À Madagascar, cette tendance se manifeste par une multiplication des projets d’autoconsommation et de mini-réseaux ruraux. Les données du China Solar PV Export Explorer indiquent que la Grande Île capte une part croissante de ces flux, s’inscrivant dans une dynamique régionale où le volume d’importation annuel se chiffre désormais en dizaines de mégawatts (MW). Contrairement aux grandes infrastructures hydroélectriques dont les délais de mise en œuvre sont longs, le solaire offre une solution modulaire immédiate pour répondre aux défis de production du réseau national malgré une durée d’activité assez limitée et un coût d’entretien plus coûteux.

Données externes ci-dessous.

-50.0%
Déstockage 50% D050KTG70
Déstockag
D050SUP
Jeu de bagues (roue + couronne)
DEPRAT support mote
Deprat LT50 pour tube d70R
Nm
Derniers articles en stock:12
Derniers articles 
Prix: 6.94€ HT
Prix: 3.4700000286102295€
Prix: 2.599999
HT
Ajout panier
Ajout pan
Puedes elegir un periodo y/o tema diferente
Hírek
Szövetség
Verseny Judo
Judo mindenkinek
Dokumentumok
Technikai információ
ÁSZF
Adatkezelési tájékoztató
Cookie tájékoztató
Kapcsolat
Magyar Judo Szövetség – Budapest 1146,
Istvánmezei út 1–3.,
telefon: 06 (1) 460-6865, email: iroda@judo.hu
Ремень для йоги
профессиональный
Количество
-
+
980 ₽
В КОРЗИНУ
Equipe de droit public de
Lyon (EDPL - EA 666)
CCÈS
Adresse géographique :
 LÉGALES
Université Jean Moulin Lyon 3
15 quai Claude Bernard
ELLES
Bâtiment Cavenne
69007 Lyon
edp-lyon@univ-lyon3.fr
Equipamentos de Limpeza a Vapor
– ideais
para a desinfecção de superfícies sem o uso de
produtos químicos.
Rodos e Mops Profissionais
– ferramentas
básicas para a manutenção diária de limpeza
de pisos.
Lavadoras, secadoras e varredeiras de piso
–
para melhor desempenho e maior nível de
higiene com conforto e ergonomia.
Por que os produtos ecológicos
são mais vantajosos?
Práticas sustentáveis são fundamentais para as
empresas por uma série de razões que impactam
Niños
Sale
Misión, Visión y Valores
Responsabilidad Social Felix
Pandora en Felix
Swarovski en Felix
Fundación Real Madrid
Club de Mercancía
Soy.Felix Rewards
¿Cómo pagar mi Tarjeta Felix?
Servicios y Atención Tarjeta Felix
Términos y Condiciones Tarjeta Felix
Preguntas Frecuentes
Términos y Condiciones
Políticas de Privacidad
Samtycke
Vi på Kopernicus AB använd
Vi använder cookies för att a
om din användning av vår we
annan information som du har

L’impact de cette mutation repose sur la flexibilité des installations « hors réseau ». Le rapport d’Ember souligne que pour des pays comme Madagascar, l’augmentation des volumes importés ne se traduit pas systématiquement par une injection sur le réseau public, mais par une montée en puissance de l’électrification privée. Cette stratégie permet de pallier les insuffisances techniques des infrastructures existantes. En 2025, l’accès facilité à ces technologies a permis aux opérateurs économiques malgaches de sécuriser leur approvisionnement énergétique à moindre coût.